Sayanim - Israel's and Mossad's Jewish helpers abroad

Sayanim (sing. Sayan; Hebrew: helpers, assistants) is a term for a Mossad operative recruited from among the Jewish Diaspora to help the Mossad with operations outside Israel, utilising the capacity of their own nationality to procure assistance. While not official Mossad agents and sometimes acting without explicit knowledge, they may work in the capacity of unregistered representatives of the government of Israel in their respective nations.

Generally-speaking, these non-Israeli Jewish volunteers are asked to engage in legal activities that will not bring them into trouble with the authorities. There are exceptions, however, as for example in the case of Jonathan Pollard, the U.S. Naval intelligence employee who engaged in espionage on behalf of Israel's intelligence agencies and whose exposure by the FBI strained relations between the U.S. and Israel.

Victor Ostrovsky, a former Mossad katsa turned author, wrote extensively about activities of the sayanim, as has Gordon Thomas. According Ostrovsky and Thomas, the sayanim provide assistance of various kinds to Mossad officers operating in foreign countries. This assistance can include facilitating medical care, money, logistics, and even overt intelligence gathering. They can be Judges, Court Clerks, Expert Witnesses, Child Protective Service Workers, Assistant District Attorneys, Police Officers, or anyone with a great degree of power over people's lives, and will do anything at the behest of Mossad case officers (katsa) for the State of Israel against its enemies or those perceived to be unfavorable politically to Israeli policy. ("By Way of Deception", Victor Ostrovsky). Sayanim are supposedly not directly involved in intelligence operations, and are only paid for their expenses.

In his book "By Way of Deception", Ostrovsky describes the following examples of services the sayanim might provide using their citizenship or residency status or occupation:

•The operator of a car rental agency can rent a car without completing the proper paperwork.

•An apartment manager can provide an apartment without raising suspicions.

•A bank owner or manager can assist in obtaining, exchanging, tranfering or laundering money.

•A doctor can operate on a bullet wound without making a report.

•Merchants can provide large quantities of their wares or help establish false business fronts.

•Employees in high technology can provide direct information on civilian and military technology. Ostrovsky uses the French Exocet missile as an example of military technology that was compromised in this manner.

Sayanim were reportedly vital to the assassinations by the Mossad in Operation Wrath of God of those responsible for the Black September attacks.

Sayanim must be 100% Jewish.
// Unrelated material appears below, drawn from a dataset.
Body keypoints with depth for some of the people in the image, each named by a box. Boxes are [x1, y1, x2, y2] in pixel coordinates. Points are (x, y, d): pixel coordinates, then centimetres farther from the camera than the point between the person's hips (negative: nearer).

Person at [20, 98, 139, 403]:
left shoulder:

They live abroad, and though they are not Israeli citizens, many are reached through their relatives in Israel.

Ostrovsky claims that for London alone the Mossad has a list of thousands of recruited and willing sayanim.
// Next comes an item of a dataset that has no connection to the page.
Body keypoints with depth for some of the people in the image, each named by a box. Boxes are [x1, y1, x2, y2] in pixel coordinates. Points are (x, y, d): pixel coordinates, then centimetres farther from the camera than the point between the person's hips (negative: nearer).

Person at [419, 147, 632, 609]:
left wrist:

Gordon Thomas estimates that in the United States and Britain, there are at least 20,000 sayanim who aid Israel's intelligence agencies in a number of ways.

Katsas are in charge of the sayanim, and most active sayanim will be visited by a katsa once every three months or so, which for the katsa usually means between two and four face-to-face meetings a day with sayanim, along with numerous telephone conversations. The system allows the Mossad to work with a skeleton staff. That's why, for example, a CIA station would employ about 100 people, while a comparable Mossad station would need only six or seven.

The existence of this large body of volunteers allows the costs of intelligence gathering to be greatly reduced, and may be one reason why the Mossad operates with fewer case officers than fellow intelligence agencies.